> _What you are asked to do_
Find how many lines in this data contain the string "linejoin". Respond with only that number.

> _Input for this task_
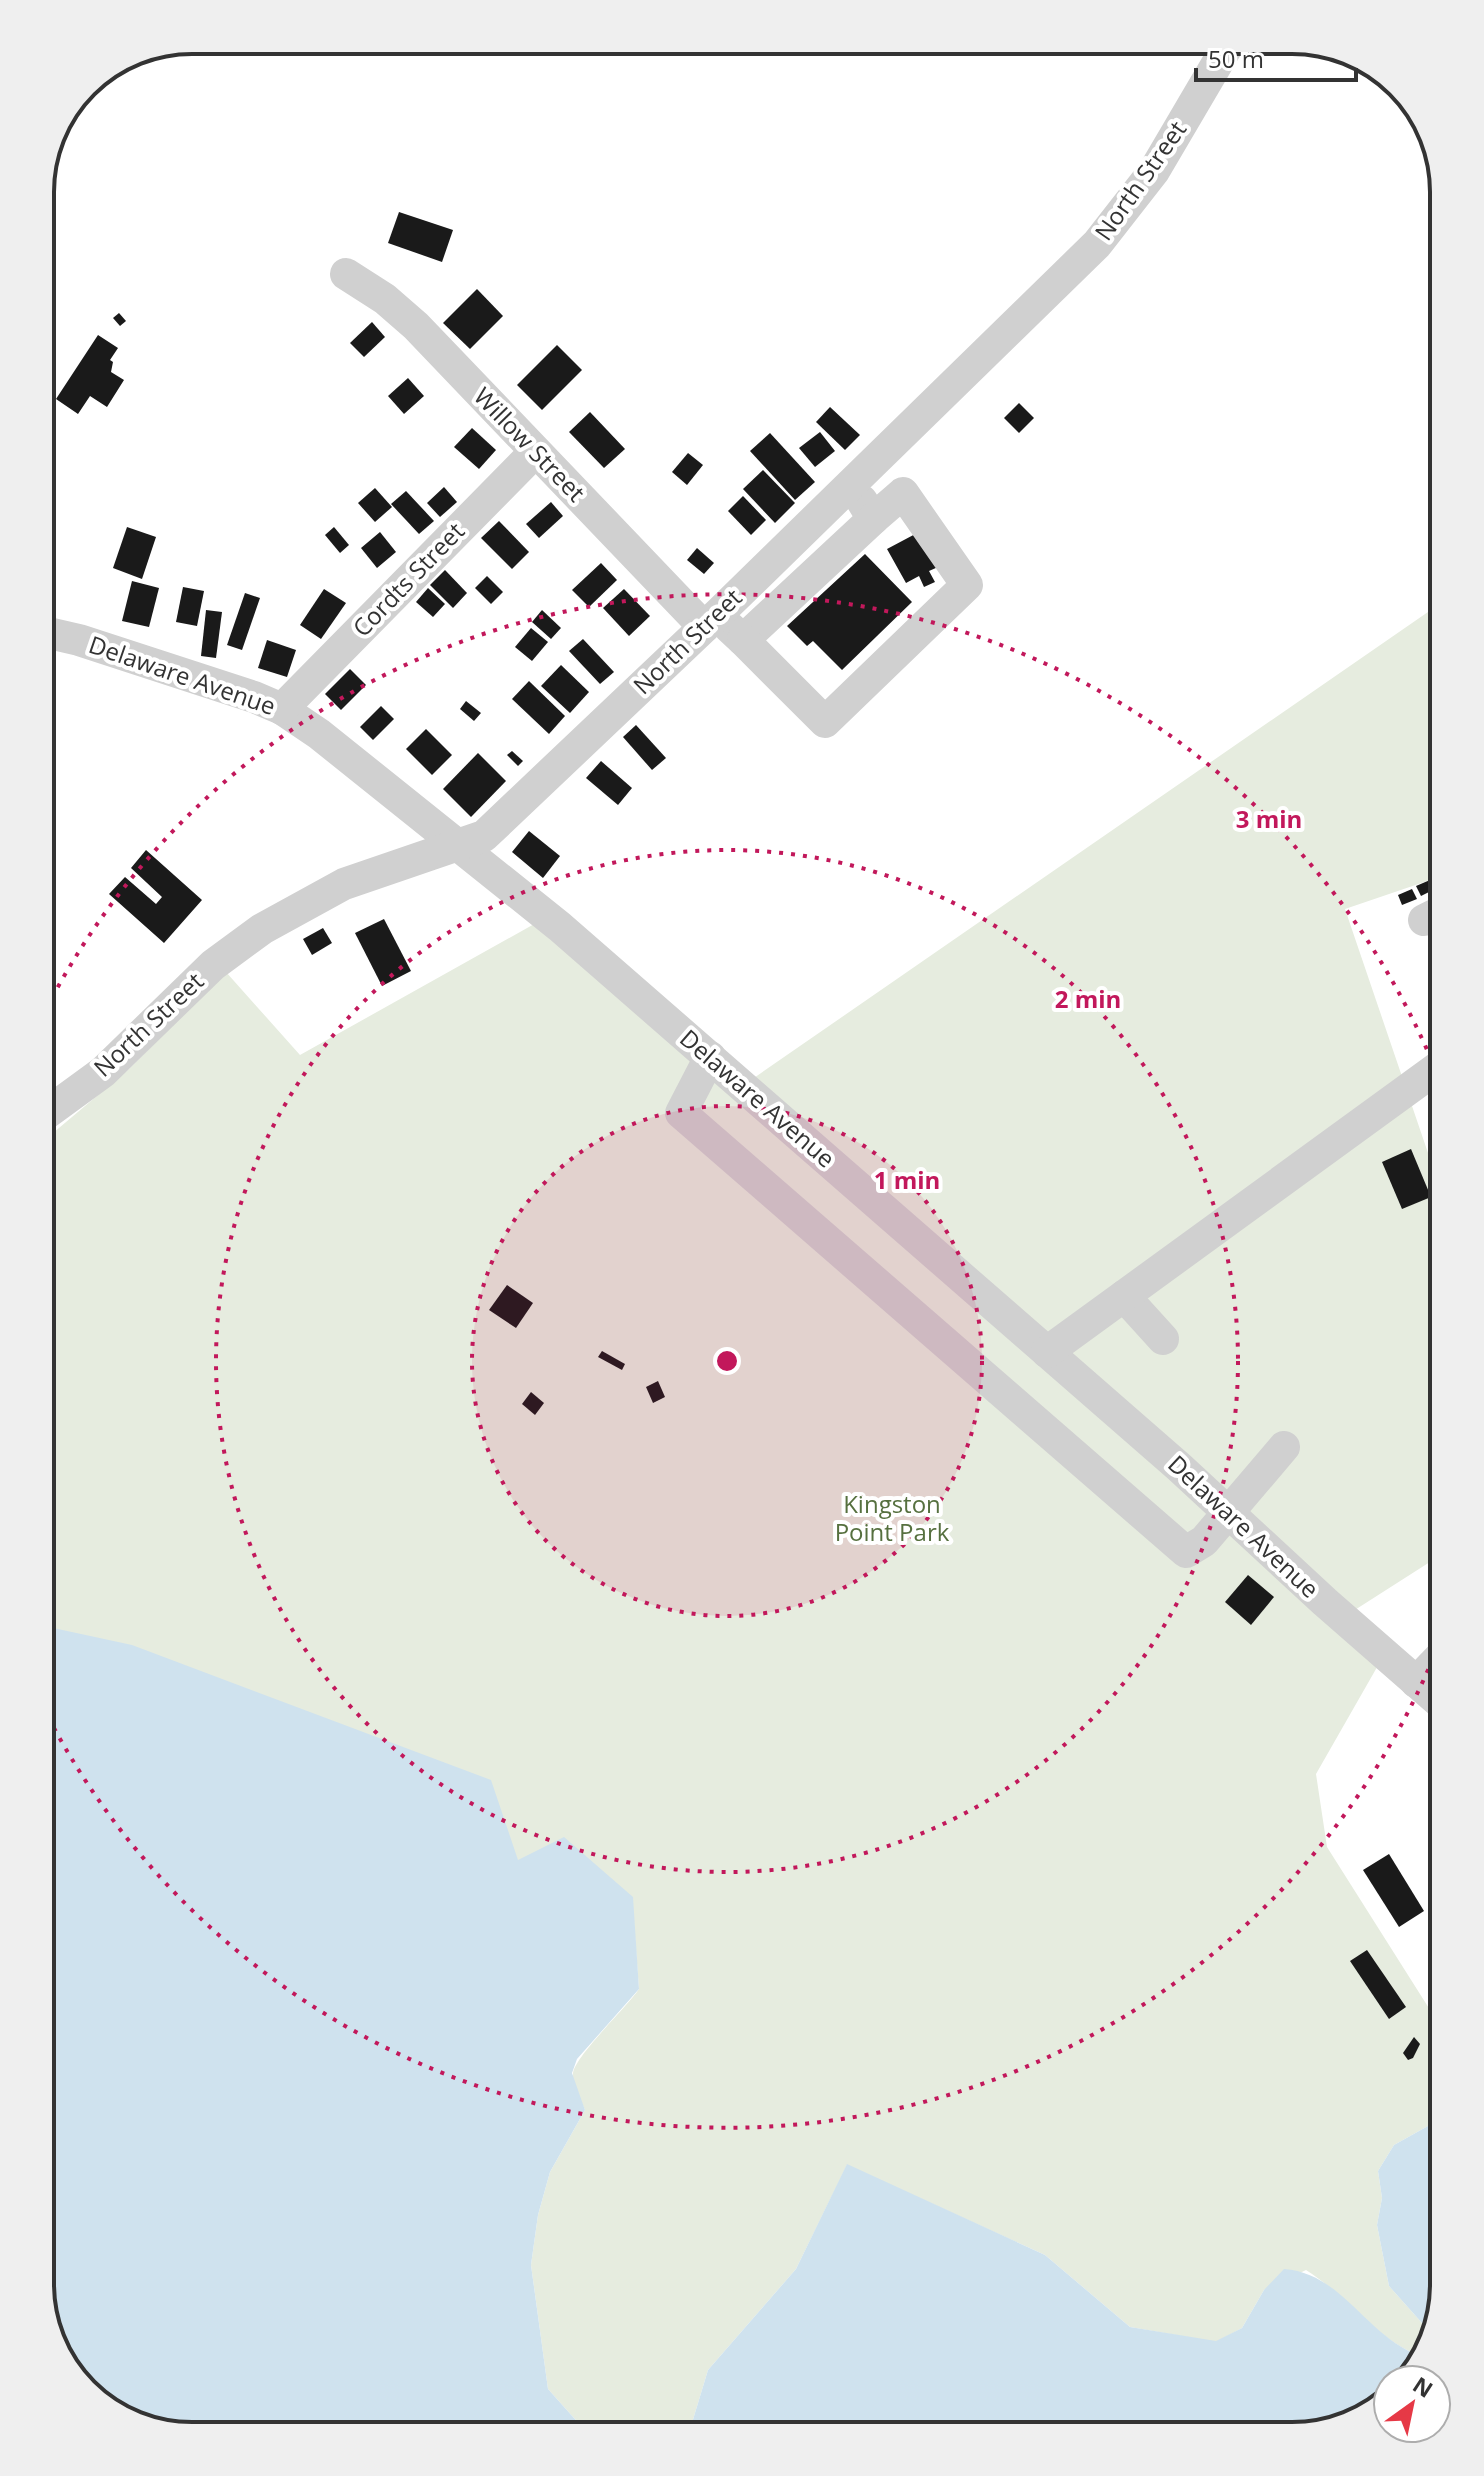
<svg xmlns="http://www.w3.org/2000/svg" width="1484" height="2476" viewBox="0 0 1484 2476" font-family="'Open Sans',sans-serif">
	<rect width="100%" height="100%" fill="#fff"/>
	<path fill="#e6ecdf" d="M1441,603L1444,611V890L1439,877L1345,909L1444,1200V1553L1336,1622L1380,1662L1316,1774L1327,1847L1444,2032V2117L1394,2145L1378,2171L1382,2198L1377,2225L1389,2286L1430,2332L1424,2350L1413,2353C1372,2334 1346,2295 1306,2270L1264,2290L1242,2328L1216,2342L1130,2327L1045,2255L847,2165L796,2269L708,2370L688,2436H590L548,2389L531,2265L538,2215L550,2172L585,2110C581,2100 572,2085 573,2074C573,2058 627,2007 639,1989L632,1897L518,1861L40,1627V1144L130,1068L226,972L300,1055L536,923L732,1093Z"/>
	<g fill="#cfe2ee">
		<path d="M1444,487V611L1441,603L1440,506Z"/>
		<path d="M44,1626L132,1645L491,1780L518,1860L564,1837L633,1897L639,1989L577,2059L572,2073L585,2110L550,2172L538,2215L531,2265L548,2389L590,2436H182L107,2410L55,2351L40,2284V1627Z"/>
		<path d="M1444,2117V2285L1430,2332L1389,2286L1377,2225L1382,2198L1378,2171L1394,2145Z"/>
		<path d="M847,2164L1045,2255L1130,2327L1216,2341L1242,2328L1264,2290L1284,2269C1340,2273 1364,2331 1413,2353L1426,2343L1419,2368L1405,2380H1388V2395L1359,2421L1292,2436H688L708,2370L796,2269Z"/>
	</g>
	<g fill="#1a1a1a">
		<path d="M399,212L453,230L442,262L388,243Z"/>
		<path d="M477,289L503,316L470,349L443,323Z"/>
		<path d="M119,313L126,321L120,326L113,318Z"/>
		<path d="M372,322L385,337L364,357L350,343Z"/>
		<path d="M98,335L118,348L110,360L113,362L111,372L124,380L107,407L90,396L78,414L56,399Z"/>
		<path d="M557,345L582,370L542,410L517,385Z"/>
		<path d="M408,378L424,396L404,414L388,396Z"/>
		<path d="M1019,403L1034,418L1019,433L1004,418Z"/>
		<path d="M830,407L860,435L845,450L816,422Z"/>
		<path d="M590,412L625,449L604,468L569,432Z"/>
		<path d="M472,428L496,450L479,469L454,447Z"/>
		<path d="M820,432L835,451L815,467L799,448Z"/>
		<path d="M770,433L815,482L795,500L750,451Z"/>
		<path d="M688,453L703,465L687,485L672,472Z"/>
		<path d="M763,470L795,503L775,523L743,489Z"/>
		<path d="M444,487L457,502L440,517L427,503Z"/>
		<path d="M375,488L392,507L375,522L358,503Z"/>
		<path d="M406,491L434,521L419,534L391,504Z"/>
		<path d="M743,496L766,520L751,535L728,511Z"/>
		<path d="M551,502L563,516L539,538L526,524Z"/>
		<path d="M499,521L529,552L512,569L481,538Z"/>
		<path d="M127,527L156,537L142,579L113,568Z"/>
		<path d="M334,527L349,545L340,553L325,535Z"/>
		<path d="M380,532L396,552L377,568L361,548Z"/>
		<path d="M919,532L938,567L929,571L935,582L924,587L919,576L906,583L887,549Z"/>
		<path d="M697,548L714,563L704,574L687,560Z"/>
		<path d="M865,554L912,602L842,670L813,641L807,646L787,626Z"/>
		<path d="M601,563L617,580L589,607L572,590Z"/>
		<path d="M445,570L467,593L453,608L430,585Z"/>
		<path d="M487,576L503,592L491,604L475,588Z"/>
		<path d="M132,581L159,588L149,627L122,621Z"/>
		<path d="M183,587L204,591L197,626L176,622Z"/>
		<path d="M428,588L445,604L433,617L416,602Z"/>
		<path d="M324,589L346,603L321,639L300,625Z"/>
		<path d="M624,589L650,616L629,636L603,608Z"/>
		<path d="M245,593L260,598L242,650L227,645Z"/>
		<path d="M206,610L222,612L216,658L201,656Z"/>
		<path d="M542,610L561,628L551,639L532,622Z"/>
		<path d="M531,628L548,642L532,661L515,647Z"/>
		<path d="M583,639L614,672L600,684L569,651Z"/>
		<path d="M267,640L296,650L287,677L258,668Z"/>
		<path d="M561,665L589,692L570,713L541,686Z"/>
		<path d="M350,669L366,685L341,710L325,694Z"/>
		<path d="M529,681L565,716L549,734L512,699Z"/>
		<path d="M466,701L481,713L474,721L460,709Z"/>
		<path d="M381,706L394,719L373,740L360,727Z"/>
		<path d="M636,725L666,758L652,770L623,737Z"/>
		<path d="M426,729L452,755L432,775L406,749Z"/>
		<path d="M512,751L523,761L518,766L507,755Z"/>
		<path d="M478,753L506,781L471,817L443,789Z"/>
		<path d="M601,761L632,788L618,805L586,778Z"/>
		<path d="M529,831L560,856L543,878L512,852Z"/>
		<path d="M146,850L202,900L164,943L109,894L125,877L156,904L162,897L131,868Z"/>
		<path d="M1437,877L1441,886L1421,896L1416,886Z"/>
		<path d="M1412,889L1417,899L1402,905L1398,895Z"/>
		<path d="M384,919L411,971L382,986L355,933Z"/>
		<path d="M323,928L332,943L312,955L303,939Z"/>
		<path d="M1411,1149L1431,1197L1402,1209L1382,1162Z"/>
		<path d="M1438,1220L1443,1230L1434,1234L1429,1224Z"/>
		<path d="M507,1285L533,1303L516,1328L489,1310Z"/>
		<path d="M602,1351L625,1364L622,1370L598,1357Z"/>
		<path d="M658,1381L665,1397L653,1403L646,1387Z"/>
		<path d="M531,1392L544,1403L535,1415L522,1404Z"/>
		<path d="M1248,1575L1274,1597L1251,1625L1225,1602Z"/>
		<path d="M1389,1854L1424,1911L1399,1927L1363,1870Z"/>
		<path d="M1367,1950L1406,2007L1389,2019L1350,1961Z"/>
		<path d="M1414,2037L1420,2044L1413,2058L1408,2060L1403,2053Z"/>
	</g>
	<g fill="none" stroke-linecap="round" stroke-linejoin="round">
		<g stroke="#d0d0d0" stroke-width="32">
			<path d="M346,274L385,299L416,326L704,627"/>
			<path d="M729,627L743,640L873,519L862,501"/>
			<path d="M40,631L79,640L254,697L282,709L319,734L560,927L1179,1467L1325,1602L1444,1706"/>
			<path d="M743,640L825,722L967,585L903,493L873,519"/>
			<path d="M282,709L535,452"/>
			<path d="M1424,920L1444,910"/>
			<path d="M710,1057L681,1113L1186,1552L1204,1541L1284,1447"/>
			<path d="M40,1118L103,1072L213,965L262,929L344,884L484,836L718,614L1097,244L1154,171L1231,40"/>
			<path d="M1124,1296L1163,1339"/>
			<path d="M1047,1352L1444,1063"/>
			<path d="M1416,1682L1444,1653"/>
		</g>
	</g>
	<circle cx="727" cy="1361" r="255" fill="#c2185b" fill-opacity=".12"/>
	<g fill="none" stroke="#c2185b" stroke-width="4" stroke-dasharray="4 8">
		<circle cx="727" cy="1361" r="255"/>
		<circle cx="727" cy="1361" r="511"/>
		<path d="M1442 1636A766 766 0 0 1 41 1703M41 1019A766 766 0 0 1 1442 1086"/>
	</g>
	<g text-anchor="middle" stroke-width="8" stroke-linejoin="round" paint-order="stroke">
		<g font-size="24" fill="#333" stroke="#fff">
			<text transform="translate(1141 181) rotate(-55)" y="8">North Street</text>
			<text transform="translate(529 445) rotate(46)" y="8">Willow Street</text>
			<text transform="translate(409 580) rotate(-46)" y="8">Cordts Street</text>
			<text transform="translate(688 642) rotate(-44)" y="8">North Street</text>
			<text transform="translate(182 676) rotate(19)" y="8">Delaware Avenue</text>
			<text transform="translate(149 1025) rotate(-43)" y="8">North Street</text>
			<text transform="translate(757 1099) rotate(41)" y="8">Delaware Avenue</text>
			<text transform="translate(1243 1527) rotate(43)" y="8">Delaware Avenue</text>
		</g>
		<g font-size="24" fill="#56703f" stroke="#fff">
			<text x="892" y="1513">Kingston<tspan x="892" dy="28">Point Park</tspan></text>
		</g>
	</g>
	<path d="M0 0H1484V2476H0ZM192 54H1292A138 138 0 0 1 1430 192V2284A138 138 0 0 1 1292 2422H192A138 138 0 0 1 54 2284V192A138 138 0 0 1 192 54Z" fill="#efefef" fill-rule="evenodd"/>
	<path fill="none" stroke="#333" stroke-width="4" d="M192 54H1292A138 138 0 0 1 1430 192V2284A138 138 0 0 1 1292 2422H192A138 138 0 0 1 54 2284V192A138 138 0 0 1 192 54Z"/>
	<circle cx="727" cy="1361" r="12" fill="#c2185b" stroke="#fff" stroke-width="4"/>
	<g font-size="24" text-anchor="middle" font-weight="bold" fill="#c2185b" stroke="#fff" stroke-width="8" stroke-linejoin="round" paint-order="stroke">
		<text x="1269" y="828">3 min</text>
		<text x="1088" y="1008">2 min</text>
		<text x="907" y="1189">1 min</text>
	</g>
	<g transform="translate(1412 2404) rotate(33)"><circle r="38" fill="#ffffff" stroke="#adadad" stroke-width="2"/>
	<path d="M0-6L14 30L0 20L-14 30Z" fill="#e63946"/>
	<text y="-12" font-size="22" font-weight="bold" text-anchor="middle" fill="#333333">N</text>
	</g>
	<path d="M1196 68v12h160v-12" fill="none" stroke="#333333" stroke-width="4"/>
	<text x="1208" y="68" font-size="24" fill="#333333" stroke="#ffffff" stroke-width="6" paint-order="stroke">50 m</text>
</svg>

> _Exercise output_
3